HTTP headers are fully dynamic. You can change them on the fly. There are several networking products such as load balancers, api gateways, service meshes that allow you to inject headers or modify headers in a network request.
We can activate this pattern by creating a standard HTTP route and then instructing the canary to create a second one on the fly only if a specific header exists.

apiVersion: argoproj.io/v1alpha1
kind: Rollout
metadata:
  name: smart-rollouts-demo
spec:
  replicas: 5
  strategy:
    canary:
      canaryService: smart-canary-service
      stableService: smart-stable-service
      trafficRouting:
        managedRoutes:
        - name: always-preview
        plugins:
          argoproj-labs/gatewayAPI:
            httpRoutes:
              - name: my-smart-route
                useHeaderRoutes: true
            namespace: default
      steps:
        - setHeaderRoute:
            name: always-preview
            match:
              - headerName: X-Canary
                headerValue:
                  exact: "yes"  
        - setWeight: 25                        
        - pause: {}
        - setWeight: 100

If you launch the application and this HTTP header is not present, you will see a standard canary with both versions.

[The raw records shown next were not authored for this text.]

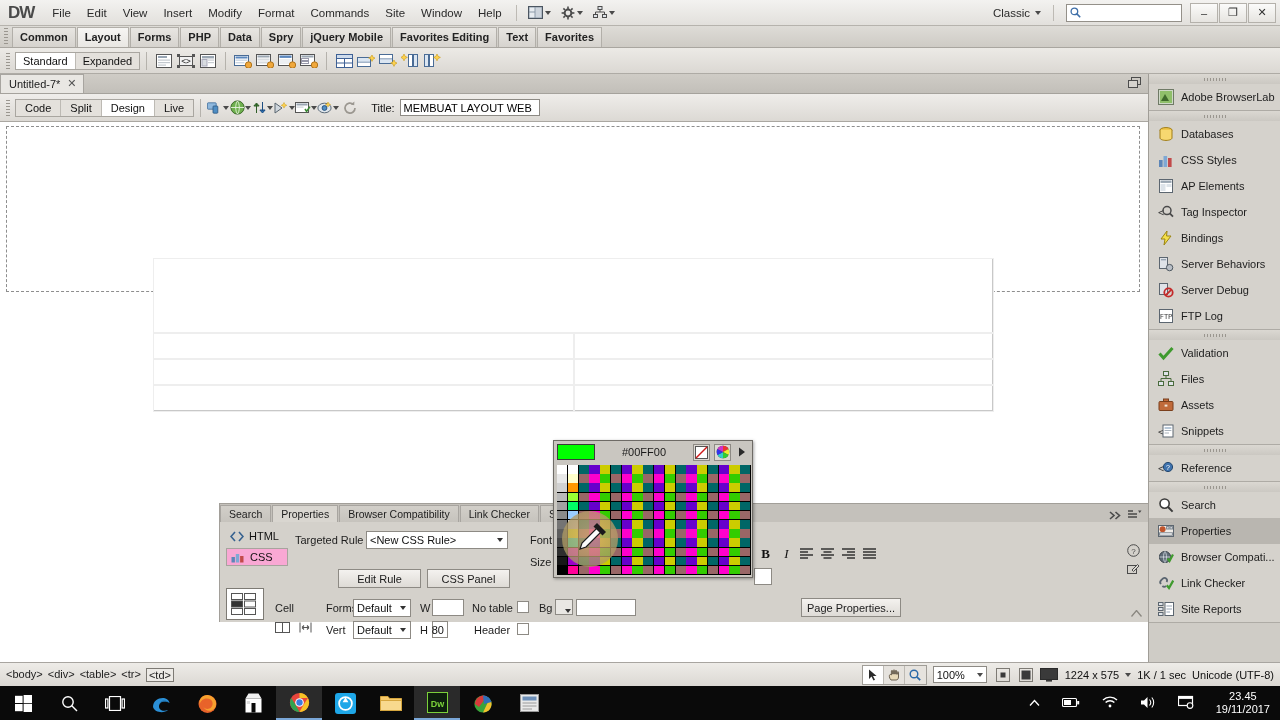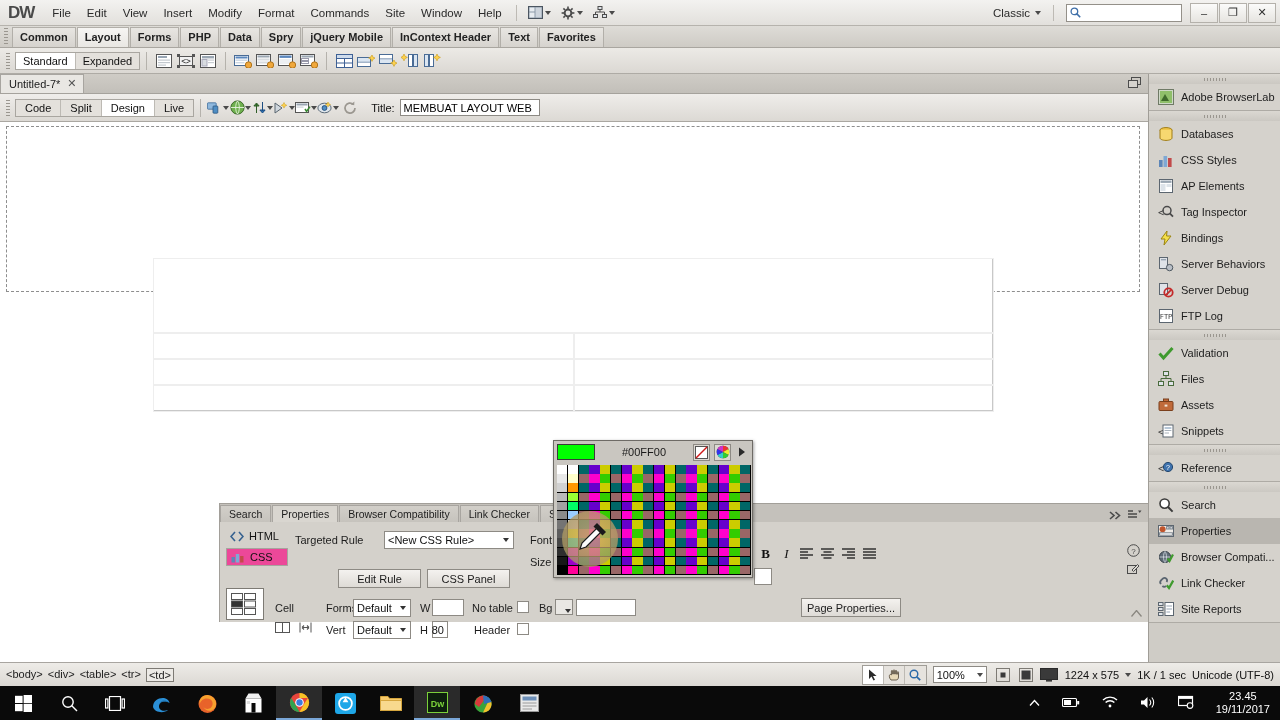--- a/index.html
+++ b/index.html
@@ -329,7 +329,7 @@
     <div class="itab">Data</div>
     <div class="itab">Spry</div>
     <div class="itab">jQuery Mobile</div>
-    <div class="itab">InContext Header</div>
+    <div class="itab">Favorites Editing</div>
     <div class="itab">Text</div>
     <div class="itab">Favorites</div>
   </div>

If you activate the header then all requests of this user go to the canary!

This setting is now per user. If you open another browser (to simulate a different user), you will see the standard canary behavior again.

In this simple example, the application itself controls the HTTP header. In a real application, a networking component might do this for you (for example, adding this header only to French users).

Conclusion

In this guide we have seen two additional approaches to decide which users can look at the new version during a canary instead of a random percentage of requests (default behavior for Argo Rollouts)

With these approaches

We have complete control over the impact of a failed deployment. We can choose user groups that will always be redirected to the stable version even when a canary is in progress
Splitting user groups according to their risk acceptance can be decided in advance or updated on the fly
Canary behavior is now per user instead of per network request

In both cases, you might need to make source code changes to use a different endpoint or enable/disable a specific HTTP header.